=== INFORMATION GIVEN ===
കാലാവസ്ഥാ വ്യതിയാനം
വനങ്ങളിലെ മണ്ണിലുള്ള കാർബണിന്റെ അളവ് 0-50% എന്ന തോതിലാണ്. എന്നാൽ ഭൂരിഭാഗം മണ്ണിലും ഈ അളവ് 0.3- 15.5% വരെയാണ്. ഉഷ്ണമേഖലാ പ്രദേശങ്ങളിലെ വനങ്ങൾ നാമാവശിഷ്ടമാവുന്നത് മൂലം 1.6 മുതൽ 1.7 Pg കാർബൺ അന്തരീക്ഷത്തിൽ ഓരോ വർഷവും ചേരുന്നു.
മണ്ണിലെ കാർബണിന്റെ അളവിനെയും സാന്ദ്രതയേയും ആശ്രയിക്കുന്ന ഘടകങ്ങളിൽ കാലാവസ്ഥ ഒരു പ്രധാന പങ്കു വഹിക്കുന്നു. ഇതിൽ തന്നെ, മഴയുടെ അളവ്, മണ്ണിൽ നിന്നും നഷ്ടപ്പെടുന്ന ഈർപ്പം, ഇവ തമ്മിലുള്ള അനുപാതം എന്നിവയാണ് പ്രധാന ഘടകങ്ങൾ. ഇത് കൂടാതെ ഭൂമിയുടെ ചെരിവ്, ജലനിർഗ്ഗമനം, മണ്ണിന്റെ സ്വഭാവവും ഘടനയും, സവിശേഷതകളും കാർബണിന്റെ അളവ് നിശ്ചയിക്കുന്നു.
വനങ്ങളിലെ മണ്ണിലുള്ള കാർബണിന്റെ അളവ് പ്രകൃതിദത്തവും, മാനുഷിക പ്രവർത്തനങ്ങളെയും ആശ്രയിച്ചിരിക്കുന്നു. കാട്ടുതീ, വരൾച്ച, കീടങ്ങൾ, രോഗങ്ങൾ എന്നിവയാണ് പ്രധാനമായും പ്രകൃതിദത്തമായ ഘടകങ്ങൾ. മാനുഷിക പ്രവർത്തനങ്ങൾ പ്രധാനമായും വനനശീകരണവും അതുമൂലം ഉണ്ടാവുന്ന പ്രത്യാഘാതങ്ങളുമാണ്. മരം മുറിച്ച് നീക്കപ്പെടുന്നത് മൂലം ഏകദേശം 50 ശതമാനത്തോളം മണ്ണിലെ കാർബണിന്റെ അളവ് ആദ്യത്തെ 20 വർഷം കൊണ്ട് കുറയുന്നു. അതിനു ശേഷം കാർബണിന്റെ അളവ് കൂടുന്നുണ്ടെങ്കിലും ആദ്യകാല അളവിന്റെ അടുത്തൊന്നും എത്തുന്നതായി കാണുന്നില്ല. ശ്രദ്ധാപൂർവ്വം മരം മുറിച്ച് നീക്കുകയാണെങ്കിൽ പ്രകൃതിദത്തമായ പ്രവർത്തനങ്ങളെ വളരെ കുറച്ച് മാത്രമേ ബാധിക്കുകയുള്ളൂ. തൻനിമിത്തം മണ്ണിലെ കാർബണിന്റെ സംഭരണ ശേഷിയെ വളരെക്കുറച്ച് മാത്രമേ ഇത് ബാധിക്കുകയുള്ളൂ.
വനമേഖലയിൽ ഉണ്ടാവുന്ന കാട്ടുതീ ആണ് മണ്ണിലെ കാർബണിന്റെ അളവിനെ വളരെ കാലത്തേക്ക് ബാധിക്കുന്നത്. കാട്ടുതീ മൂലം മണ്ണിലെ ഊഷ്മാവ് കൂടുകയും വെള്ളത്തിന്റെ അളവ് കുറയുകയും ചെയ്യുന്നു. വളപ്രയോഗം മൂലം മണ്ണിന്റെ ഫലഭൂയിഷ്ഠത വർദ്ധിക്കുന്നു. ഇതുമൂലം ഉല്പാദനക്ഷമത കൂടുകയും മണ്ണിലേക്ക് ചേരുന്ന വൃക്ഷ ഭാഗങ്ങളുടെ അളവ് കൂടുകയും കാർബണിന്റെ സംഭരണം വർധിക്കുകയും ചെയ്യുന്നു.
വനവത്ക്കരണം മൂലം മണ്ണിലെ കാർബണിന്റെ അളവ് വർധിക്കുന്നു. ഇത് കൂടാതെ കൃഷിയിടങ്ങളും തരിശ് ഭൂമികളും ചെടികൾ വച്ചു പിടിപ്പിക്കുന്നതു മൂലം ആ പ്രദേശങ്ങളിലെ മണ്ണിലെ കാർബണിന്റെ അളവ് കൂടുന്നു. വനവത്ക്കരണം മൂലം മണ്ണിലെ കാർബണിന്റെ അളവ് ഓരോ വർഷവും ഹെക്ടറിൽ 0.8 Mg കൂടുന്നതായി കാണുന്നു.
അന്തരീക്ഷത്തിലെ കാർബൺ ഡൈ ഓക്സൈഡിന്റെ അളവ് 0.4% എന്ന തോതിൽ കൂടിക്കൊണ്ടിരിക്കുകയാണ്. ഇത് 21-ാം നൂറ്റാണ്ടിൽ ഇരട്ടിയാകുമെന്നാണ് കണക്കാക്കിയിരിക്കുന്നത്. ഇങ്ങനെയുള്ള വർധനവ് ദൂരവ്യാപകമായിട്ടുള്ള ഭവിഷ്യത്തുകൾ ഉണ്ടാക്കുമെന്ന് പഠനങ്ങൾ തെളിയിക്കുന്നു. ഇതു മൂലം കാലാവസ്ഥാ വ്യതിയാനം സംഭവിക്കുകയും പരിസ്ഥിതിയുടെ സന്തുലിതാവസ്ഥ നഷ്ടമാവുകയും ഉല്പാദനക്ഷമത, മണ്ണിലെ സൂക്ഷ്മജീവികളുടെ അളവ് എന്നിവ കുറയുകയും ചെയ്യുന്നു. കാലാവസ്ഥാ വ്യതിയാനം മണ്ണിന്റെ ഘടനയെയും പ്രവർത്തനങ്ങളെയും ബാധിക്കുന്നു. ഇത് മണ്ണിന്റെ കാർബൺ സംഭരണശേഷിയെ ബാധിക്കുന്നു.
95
===
◆ TASK DESCRIPTION: Copy exactly the stretch of data above from the line with "വനങ്ങളിലെ മണ്ണിലുള്ള കാർബണിന്റെ അളവ് പ്രകൃതിദത്തവും, മാനുഷിക" through the line with "അന്തരീക്ഷത്തിലെ കാർബൺ ഡൈ", and omit all other lines.

◆ ANSWER BOX:
വനങ്ങളിലെ മണ്ണിലുള്ള കാർബണിന്റെ അളവ് പ്രകൃതിദത്തവും, മാനുഷിക പ്രവർത്തനങ്ങളെയും ആശ്രയിച്ചിരിക്കുന്നു. കാട്ടുതീ, വരൾച്ച, കീടങ്ങൾ, രോഗങ്ങൾ എന്നിവയാണ് പ്രധാനമായും പ്രകൃതിദത്തമായ ഘടകങ്ങൾ. മാനുഷിക പ്രവർത്തനങ്ങൾ പ്രധാനമായും വനനശീകരണവും അതുമൂലം ഉണ്ടാവുന്ന പ്രത്യാഘാതങ്ങളുമാണ്. മരം മുറിച്ച് നീക്കപ്പെടുന്നത് മൂലം ഏകദേശം 50 ശതമാനത്തോളം മണ്ണിലെ കാർബണിന്റെ അളവ് ആദ്യത്തെ 20 വർഷം കൊണ്ട് കുറയുന്നു. അതിനു ശേഷം കാർബണിന്റെ അളവ് കൂടുന്നുണ്ടെങ്കിലും ആദ്യകാല അളവിന്റെ അടുത്തൊന്നും എത്തുന്നതായി കാണുന്നില്ല. ശ്രദ്ധാപൂർവ്വം മരം മുറിച്ച് നീക്കുകയാണെങ്കിൽ പ്രകൃതിദത്തമായ പ്രവർത്തനങ്ങളെ വളരെ കുറച്ച് മാത്രമേ ബാധിക്കുകയുള്ളൂ. തൻനിമിത്തം മണ്ണിലെ കാർബണിന്റെ സംഭരണ ശേഷിയെ വളരെക്കുറച്ച് മാത്രമേ ഇത് ബാധിക്കുകയുള്ളൂ.
വനമേഖലയിൽ ഉണ്ടാവുന്ന കാട്ടുതീ ആണ് മണ്ണിലെ കാർബണിന്റെ അളവിനെ വളരെ കാലത്തേക്ക് ബാധിക്കുന്നത്. കാട്ടുതീ മൂലം മണ്ണിലെ ഊഷ്മാവ് കൂടുകയും വെള്ളത്തിന്റെ അളവ് കുറയുകയും ചെയ്യുന്നു. വളപ്രയോഗം മൂലം മണ്ണിന്റെ ഫലഭൂയിഷ്ഠത വർദ്ധിക്കുന്നു. ഇതുമൂലം ഉല്പാദനക്ഷമത കൂടുകയും മണ്ണിലേക്ക് ചേരുന്ന വൃക്ഷ ഭാഗങ്ങളുടെ അളവ് കൂടുകയും കാർബണിന്റെ സംഭരണം വർധിക്കുകയും ചെയ്യുന്നു.
വനവത്ക്കരണം മൂലം മണ്ണിലെ കാർബണിന്റെ അളവ് വർധിക്കുന്നു. ഇത് കൂടാതെ കൃഷിയിടങ്ങളും തരിശ് ഭൂമികളും ചെടികൾ വച്ചു പിടിപ്പിക്കുന്നതു മൂലം ആ പ്രദേശങ്ങളിലെ മണ്ണിലെ കാർബണിന്റെ അളവ് കൂടുന്നു. വനവത്ക്കരണം മൂലം മണ്ണിലെ കാർബണിന്റെ അളവ് ഓരോ വർഷവും ഹെക്ടറിൽ 0.8 Mg കൂടുന്നതായി കാണുന്നു.
അന്തരീക്ഷത്തിലെ കാർബൺ ഡൈ ഓക്സൈഡിന്റെ അളവ് 0.4% എന്ന തോതിൽ കൂടിക്കൊണ്ടിരിക്കുകയാണ്. ഇത് 21-ാം നൂറ്റാണ്ടിൽ ഇരട്ടിയാകുമെന്നാണ് കണക്കാക്കിയിരിക്കുന്നത്. ഇങ്ങനെയുള്ള വർധനവ് ദൂരവ്യാപകമായിട്ടുള്ള ഭവിഷ്യത്തുകൾ ഉണ്ടാക്കുമെന്ന് പഠനങ്ങൾ തെളിയിക്കുന്നു. ഇതു മൂലം കാലാവസ്ഥാ വ്യതിയാനം സംഭവിക്കുകയും പരിസ്ഥിതിയുടെ സന്തുലിതാവസ്ഥ നഷ്ടമാവുകയും ഉല്പാദനക്ഷമത, മണ്ണിലെ സൂക്ഷ്മജീവികളുടെ അളവ് എന്നിവ കുറയുകയും ചെയ്യുന്നു. കാലാവസ്ഥാ വ്യതിയാനം മണ്ണിന്റെ ഘടനയെയും പ്രവർത്തനങ്ങളെയും ബാധിക്കുന്നു. ഇത് മണ്ണിന്റെ കാർബൺ സംഭരണശേഷിയെ ബാധിക്കുന്നു.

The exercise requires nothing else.